HÜCRELERİN ORTAK YAPISI VE GENEL FONKSİYONEL ORGANİZASYONU

Vücudumuz çok çeşitli hücrelerden ve hücreler arasındaki ortamı dolduran, organik ve anorganik maddelerden kurulmuştur. Çeşitli doku ve organların kendi özel hücre cinslerini ve bunlarla ilgili özel fonksiyonları ele almadan önce, bütün hücreler için ortak olan esas hücre yapısını ve hücresel fonksiyonun genel karakterini belirtmek gerektir. Bu sebeple evvela hücre nedir, nasıl yapılmıştır ve nasıl çalışır bunu kısaca ve genel çizgileriyle gözden geçirelim.

PROTOPLAZMA

Canlı ile cansız arasındaki farkları düşünerek, canlı organizmaların vücut maddesini, anorganik doğanın cansız olarak kabul edilen maddelerinden ayırdetmek isteyen araştırıcılar, canlı madde özelliklerinin protoplazma’da toplandığını, protoplazmanın genel olarak canlı madde diye kabul edilebileceğini öne sürmüşlerdir.

Dünyamızda bağımsız canlı organizmalar olarak ayrı ayrı yaşayan tek hücreli varlıkların, yahut bitki, hayvan ve insan şeklindeki çok hücreli canlı organizmaların vücudunda yaşayan çeşitli hücrelerin hatta organizasyonu bir hücre kadar bile gelişmiş olmayan bakteri, virüs gibi daha aşağı ve daha küçük canlı organizmaların vücut maddesi hep protoplazma dan yapılmıştır.

Genel olarak bir hücrede protoplazma, ışık mikroskobu ile görülebilen başlıca iki bölüme ayrılır.
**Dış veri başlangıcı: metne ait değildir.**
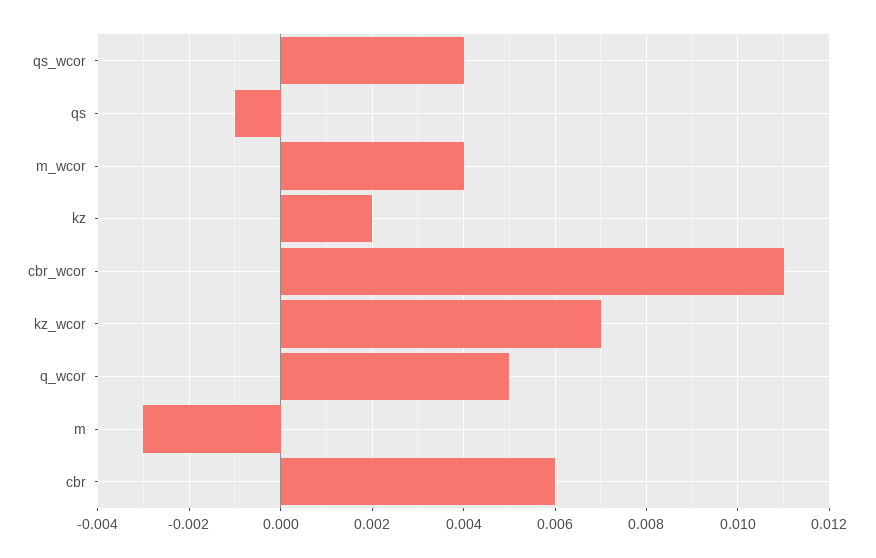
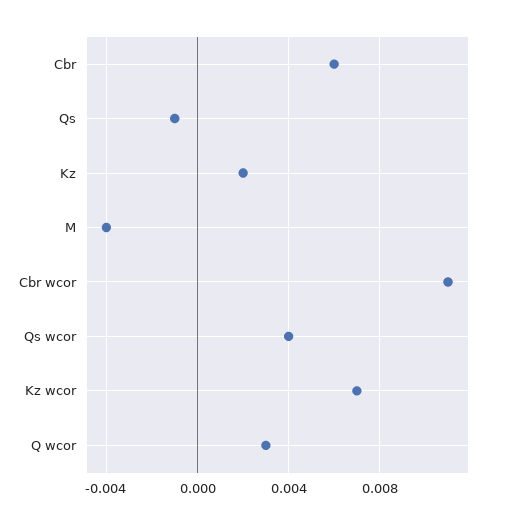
  {
    "qs_wcor": 0.004,
    "qs": -0.001,
-   "m_wcor": 0.004,
    "kz": 0.002,
    "cbr_wcor": 0.011,
    "kz_wcor": 0.007,
-   "q_wcor": 0.005,
+   "q_wcor": 0.003,
-   "m": -0.003,
+   "m": -0.004,
    "cbr": 0.006
  }

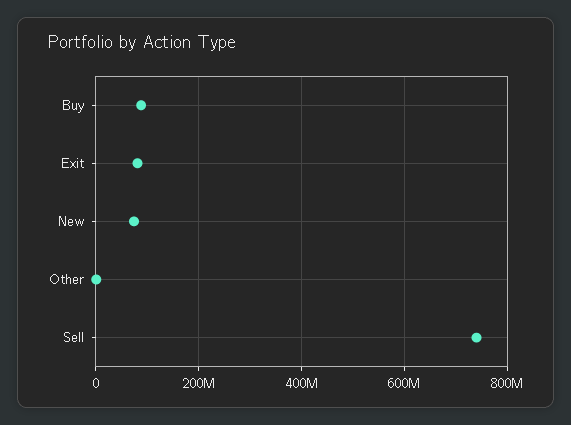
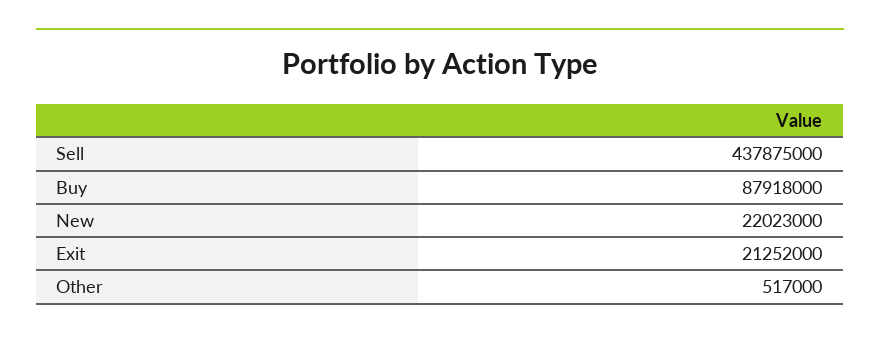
  {
    "Buy": 87918000,
-   "Exit": 80000000,
+   "Exit": 21252000,
-   "New": 80000000,
+   "New": 22023000,
    "Other": 517000,
-   "Sell": 740000000
+   "Sell": 437875000
  }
Biri nukleoplazma yahut karyoplazma ile dolu olan çekirdek veya nukleus, diğeri nukleus ile hücre zarı arasında kalan sitoplazma. Nukleus ile sitoplazmayı birbirinden ayıran bir çekirdek zan, sitoplazmayı hücre etrafındaki ortamdan ayırmak üzere sitoplazmanın dış yüzünde şekillenmiş ve bitki hücrelerinde sellüloz birikimi ile ayrıca kalınlaşmış bir hücre zarı da dikkati çeker.

Bir hücrenin ışık mikroskobu ile görülebilen yapısı ve başlıca bölümleri.

Çeşitli hücre türlerinde, hücre zarının aldığı farklı özellikler ve meydana getirdiği birçok organeller (titrek tüyler, kamçılar, hücre ağzı, hücre anüsü) ayrı ayrı incelenmeğe değer. Ayrıca sitoplazma içinde, hücre zarının uzantısı ve devamı halindeki birtakım ince borucuklar, elektron mikroskopla görülebilen ve önemi gittikçe daha iyi anlaşılan bir yapı teşkil ederler. Bir çeşit hücre içi damar sistemi gibi olan bu yapı, yer yer genişlemiş kesecikler ve daha ziyade ince borucuklar gösteren bu ağ sistemi, endoplazmik retikulum dur.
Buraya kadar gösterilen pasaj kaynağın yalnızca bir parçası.